> **Exercise description**
Format the text lines from the start of the records through the line containing "ΣΕ ΑΥΤΟ ΤΟ ΤΕΥΧΟΣ" as a JSON array of strings, one string per line, omitting blank lines and the picture markers.

> **Exercise data**
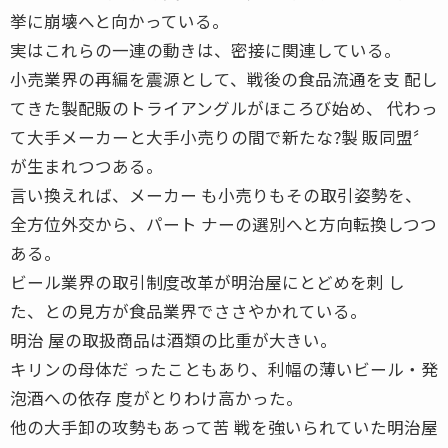
挙に崩壊へと向かっている。
実はこれらの一連の動きは、密接に関連している。
小売業界の再編を震源として、戦後の食品流通を支 配し
てきた製配販のトライアングルがほころび始め、 代わっ
て大手メーカーと大手小売りの間で新たな?製 販同盟〞
が生まれつつある。
言い換えれば、メーカー も小売りもその取引姿勢を、
全方位外交から、パート ナーの選別へと方向転換しつつ
ある。
ビール業界の取引制度改革が明治屋にとどめを刺 し
た、との見方が食品業界でささやかれている。
明治 屋の取扱商品は酒類の比重が大きい。
キリンの母体だ ったこともあり、利幅の薄いビール・発
泡酒への依存 度がとりわけ高かった。
他の大手卸の攻勢もあって苦 戦を強いられていた明治屋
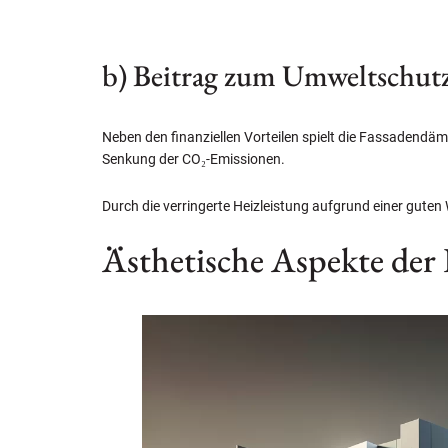
b) Beitrag zum Umweltschut
Neben den finanziellen Vorteilen spielt die Fassadendä
Senkung der CO₂-Emissionen.
Durch die verringerte Heizleistung aufgrund einer gut
Ästhetische Aspekte de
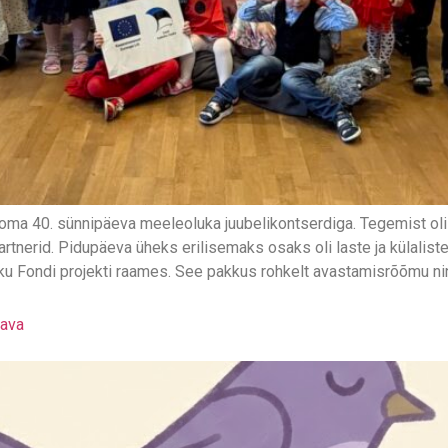
s oma 40. sünnipäeva meeleoluka juubelikontserdiga. Tegemist ol
tnerid. Pidupäeva üheks erilisemaks osaks oli laste ja külaliste
 Fondi projekti raames. See pakkus rohkelt avastamisrõõmu ning
kava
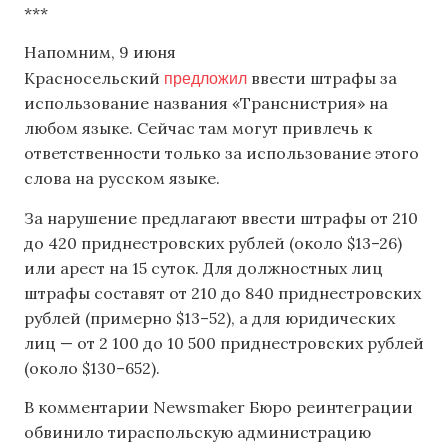
***
Напомним, 9 июня
предложил
Красносельский
ввести штрафы за
использование названия «Транснистрия» на
любом языке. Сейчас там могут привлечь к
ответственности только за использование этого
слова на русском языке.
За нарушение предлагают ввести штрафы от 210
до 420 приднестровских рублей (около $13–26)
или арест на 15 суток. Для должностных лиц
штрафы составят от 210 до 840 приднестровских
рублей (примерно $13–52), а для юридических
лиц — от 2 100 до 10 500 приднестровских рублей
(около $130–652).
В комментарии Newsmaker Бюро реинтеграции
обвинило тираспольскую администрацию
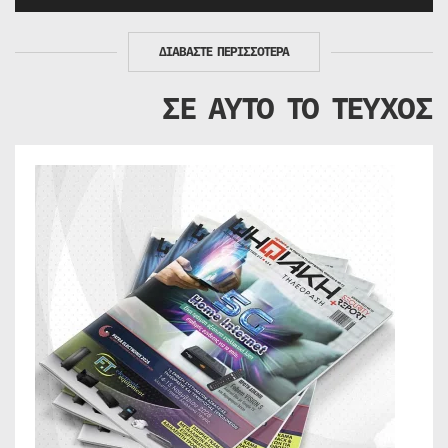
ΔΙΑΒΑΣΤΕ ΠΕΡΙΣΣΟΤΕΡΑ
ΣΕ ΑΥΤΟ ΤΟ ΤΕΥΧΟΣ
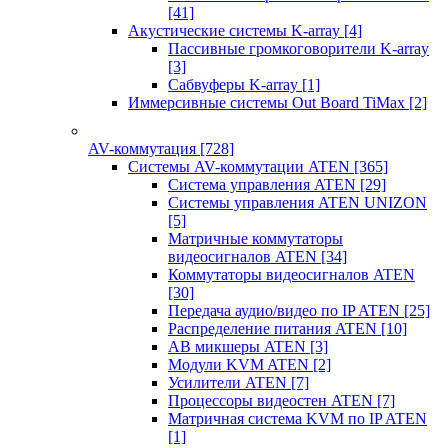
[41]
Акустические системы K-array
[4]
Пассивные громкоговорители K-array
[3]
Сабвуферы K-array
[1]
Иммерсивные системы Out Board TiMax
[2]
AV-коммутация
[728]
Системы AV-коммутации ATEN
[365]
Система управления ATEN
[29]
Системы управления ATEN UNIZON
[5]
Матричные коммутаторы
видеосигналов ATEN
[34]
Коммутаторы видеосигналов ATEN
[30]
Передача аудио/видео по IP ATEN
[25]
Распределение питания ATEN
[10]
АВ микшеры ATEN
[3]
Модули KVM ATEN
[2]
Усилители ATEN
[7]
Процессоры видеостен ATEN
[7]
Матричная система KVM по IP ATEN
[1]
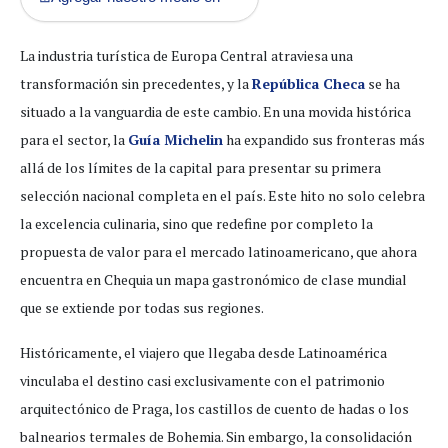
La industria turística de Europa Central atraviesa una
transformación sin precedentes, y la
República Checa
se ha
situado a la vanguardia de este cambio. En una movida histórica
para el sector, la
Guía Michelin
ha expandido sus fronteras más
allá de los límites de la capital para presentar su primera
selección nacional completa en el país. Este hito no solo celebra
la excelencia culinaria, sino que redefine por completo la
propuesta de valor para el mercado latinoamericano, que ahora
encuentra en Chequia un mapa gastronómico de clase mundial
que se extiende por todas sus regiones.
Históricamente, el viajero que llegaba desde Latinoamérica
vinculaba el destino casi exclusivamente con el patrimonio
arquitectónico de Praga, los castillos de cuento de hadas o los
balnearios termales de Bohemia. Sin embargo, la consolidación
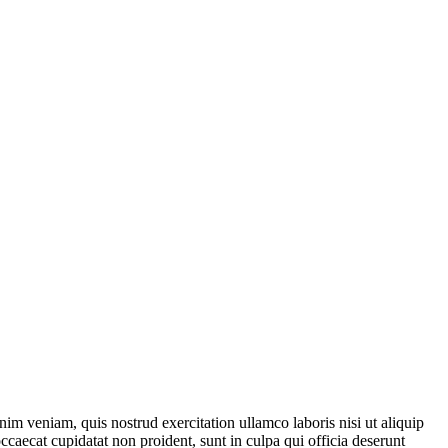
im veniam, quis nostrud exercitation ullamco laboris nisi ut aliquip
ccaecat cupidatat non proident, sunt in culpa qui officia deserunt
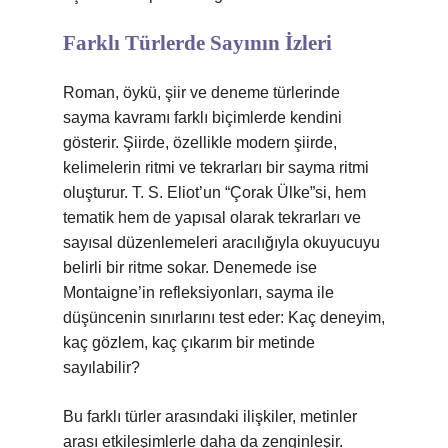
Farklı Türlerde Sayının İzleri
Roman, öykü, şiir ve deneme türlerinde
sayma kavramı farklı biçimlerde kendini
gösterir. Şiirde, özellikle modern şiirde,
kelimelerin ritmi ve tekrarları bir sayma ritmi
oluşturur. T. S. Eliot’un “Çorak Ülke”si, hem
tematik hem de yapısal olarak tekrarları ve
sayısal düzenlemeleri aracılığıyla okuyucuyu
belirli bir ritme sokar. Denemede ise
Montaigne’in refleksiyonları, sayma ile
düşüncenin sınırlarını test eder: Kaç deneyim,
kaç gözlem, kaç çıkarım bir metinde
sayılabilir?
Bu farklı türler arasındaki ilişkiler, metinler
arası etkileşimlerle daha da zenginleşir.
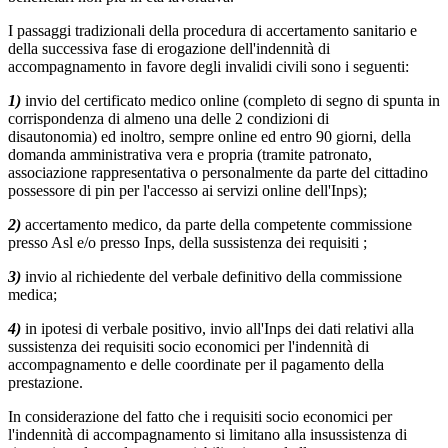
I passaggi tradizionali della procedura di accertamento sanitario e
della successiva fase di erogazione dell'indennità di
accompagnamento in favore degli invalidi civili sono i seguenti:
1)
invio del certificato medico online (completo di segno di spunta in
corrispondenza di almeno una delle 2 condizioni di
disautonomia) ed inoltro, sempre online ed entro 90 giorni, della
domanda amministrativa vera e propria (tramite patronato,
associazione rappresentativa o personalmente da parte del cittadino
possessore di pin per l'accesso ai servizi online dell'Inps);
2)
accertamento medico, da parte della competente commissione
presso Asl e/o presso Inps, della sussistenza dei requisiti ;
3)
invio al richiedente del verbale definitivo della commissione
medica;
4)
in ipotesi di verbale positivo, invio all'Inps dei dati relativi alla
sussistenza dei requisiti socio economici per l'indennità di
accompagnamento e delle coordinate per il pagamento della
prestazione.
In considerazione del fatto che i requisiti socio economici per
l'indennità di accompagnamento si limitano alla insussistenza di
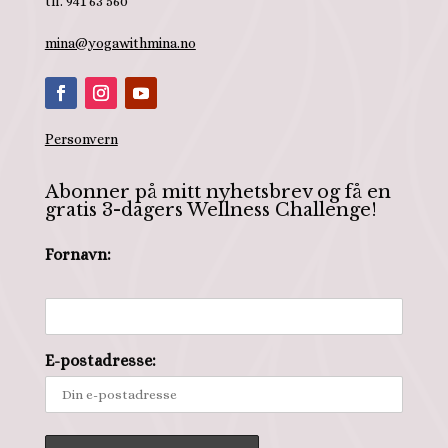
tlf. 941 63 560
mina@yogawithmina.no
Personvern
Abonner på mitt nyhetsbrev og få en
gratis 3-dagers Wellness Challenge!
Fornavn:
E-postadresse:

> **Solution to the problem**
[
  "挙に崩壊へと向かっている。",
  "実はこれらの一連の動きは、密接に関連している。",
  "小売業界の再編を震源として、戦後の食品流通を支 配し",
  "てきた製配販のトライアングルがほころび始め、 代わっ",
  "て大手メーカーと大手小売りの間で新たな?製 販同盟〞",
  "が生まれつつある。",
  "言い換えれば、メーカー も小売りもその取引姿勢を、",
  "全方位外交から、パート ナーの選別へと方向転換しつつ",
  "ある。",
  "ビール業界の取引制度改革が明治屋にとどめを刺 し",
  "た、との見方が食品業界でささやかれている。",
  "明治 屋の取扱商品は酒類の比重が大きい。",
  "キリンの母体だ ったこともあり、利幅の薄いビール・発",
  "泡酒への依存 度がとりわけ高かった。",
  "他の大手卸の攻勢もあって苦 戦を強いられていた明治屋",
  "b) Beitrag zum Umweltschut",
  "Neben den finanziellen Vorteilen spielt die Fassadendä",
  "Senkung der CO₂-Emissionen.",
  "Durch die verringerte Heizleistung aufgrund einer gut",
  "Ästhetische Aspekte de",
  "s oma 40. sünnipäeva meeleoluka juubelikontserdiga. Tegemist ol",
  "tnerid. Pidupäeva üheks erilisemaks osaks oli laste ja külaliste",
  " Fondi projekti raames. See pakkus rohkelt avastamisrõõmu ning",
  "kava",
  "***",
  "Напомним, 9 июня",
  "предложил",
  "Красносельский",
  "ввести штрафы за",
  "использование названия «Транснистрия» на",
  "любом языке. Сейчас там могут привлечь к",
  "ответственности только за использование этого",
  "слова на русском языке.",
  "За нарушение предлагают ввести штрафы от 210",
  "до 420 приднестровских рублей (около $13–26)",
  "или арест на 15 суток. Для должностных лиц",
  "штрафы составят от 210 до 840 приднестровских",
  "рублей (примерно $13–52), а для юридических",
  "лиц — от 2 100 до 10 500 приднестровских рублей",
  "(около $130–652).",
  "В комментарии Newsmaker Бюро реинтеграции",
  "обвинило тираспольскую администрацию",
  "ΔΙΑΒΑΣΤΕ ΠΕΡΙΣΣΟΤΕΡΑ",
  "ΣΕ ΑΥΤΟ ΤΟ ΤΕΥΧΟΣ"
]